Sorry for the late response. I wasn't going to add anything to this thread but I found a fragment of a discussion from many years ago that talked about the idea of a Free Software product in a monopoly position, referencing this article:
http://www.ifosslr.org/ifosslr/article/view/16/33
The summary of the discussion was the following. One party mentioned that the article suggested a Free Software product might be found to be exclusionary if interoperating with it meant that proprietary software had to comply with the license or stay out of the market. Another party suggested that this was FUD because there was no reason one business model should be favoured over another.
Anyway, it led me to think about these questions because they cover related scenarios but not precisely the one above.

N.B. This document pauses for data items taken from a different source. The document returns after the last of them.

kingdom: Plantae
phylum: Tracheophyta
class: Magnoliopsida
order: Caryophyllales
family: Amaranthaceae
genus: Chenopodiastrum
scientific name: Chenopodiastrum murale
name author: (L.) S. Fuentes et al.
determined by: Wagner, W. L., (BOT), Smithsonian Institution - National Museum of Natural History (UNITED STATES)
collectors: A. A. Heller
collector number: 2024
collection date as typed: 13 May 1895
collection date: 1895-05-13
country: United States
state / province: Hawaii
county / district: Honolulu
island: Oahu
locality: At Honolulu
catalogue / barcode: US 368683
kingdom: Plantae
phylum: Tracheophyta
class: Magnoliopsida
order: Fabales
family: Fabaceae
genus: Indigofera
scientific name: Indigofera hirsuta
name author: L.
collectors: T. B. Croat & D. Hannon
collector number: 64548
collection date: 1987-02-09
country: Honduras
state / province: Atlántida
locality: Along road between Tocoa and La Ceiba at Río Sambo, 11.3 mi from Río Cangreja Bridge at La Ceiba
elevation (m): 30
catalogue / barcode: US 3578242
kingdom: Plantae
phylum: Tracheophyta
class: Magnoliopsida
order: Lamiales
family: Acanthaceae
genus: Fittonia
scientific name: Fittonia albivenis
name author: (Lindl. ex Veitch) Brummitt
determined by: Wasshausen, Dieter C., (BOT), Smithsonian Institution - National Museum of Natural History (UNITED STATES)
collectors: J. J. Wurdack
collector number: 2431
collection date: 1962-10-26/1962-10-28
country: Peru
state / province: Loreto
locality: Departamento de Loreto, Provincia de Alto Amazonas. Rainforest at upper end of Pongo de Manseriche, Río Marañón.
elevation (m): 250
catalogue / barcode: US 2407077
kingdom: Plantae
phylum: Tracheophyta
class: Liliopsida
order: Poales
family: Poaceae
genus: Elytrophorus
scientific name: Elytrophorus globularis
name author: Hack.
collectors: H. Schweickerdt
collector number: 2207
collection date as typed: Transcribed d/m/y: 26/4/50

On Thu Jun 21 12:33:21 UTC 2018, Erik Albers wrote:
Now my questions:
- How can we oppose the argument that publicly financed software released as
Free Software is anticompetitive?
In the case where a public institution is selling a piece of software in competition with existing players, perhaps it would be anticompetitive, but only because it is subsidised by the taxpayer not because it is Free Software.
However, the example you gave about the BBC (putting aside the hybrid nature of the BBC's business) indicates to me that the software could be used by companies in some market. There's nothing to stop them from using the software except perhaps for license incompatibility but, unlike in the article above, nobody is forced to use it to stay in the market. The software may well stimulate new development as existing companies take advantage of it and new companies enter the market with products based on it. Perhaps those companies who cannot use the software will develop the same features to improve their products. This sounds like competition to me!
If the new software duplicates an existing product on the market then that's unfortunate. However, nobody has a right to occupy a position in the market. Just because a company occupies a position in a market doesn't mean that anything that competes with them is automatically anticompetitive. Maybe the market is distorted, or there is a monopoly, or perhaps companies had a nice business selling software to the BBC which they now no longer need to buy. ;-)
- What can we bring up on the other hand in favor of publishing as Free
Software from a competitive point of view? (except the usual non-dependencies)
It gives players in a market a platform they can innovate on. It also provides a level playing field for all players to compete on. It doesn't always work like that because some players have more resources than others, but at least there's no barrier to entry or gatekeeper.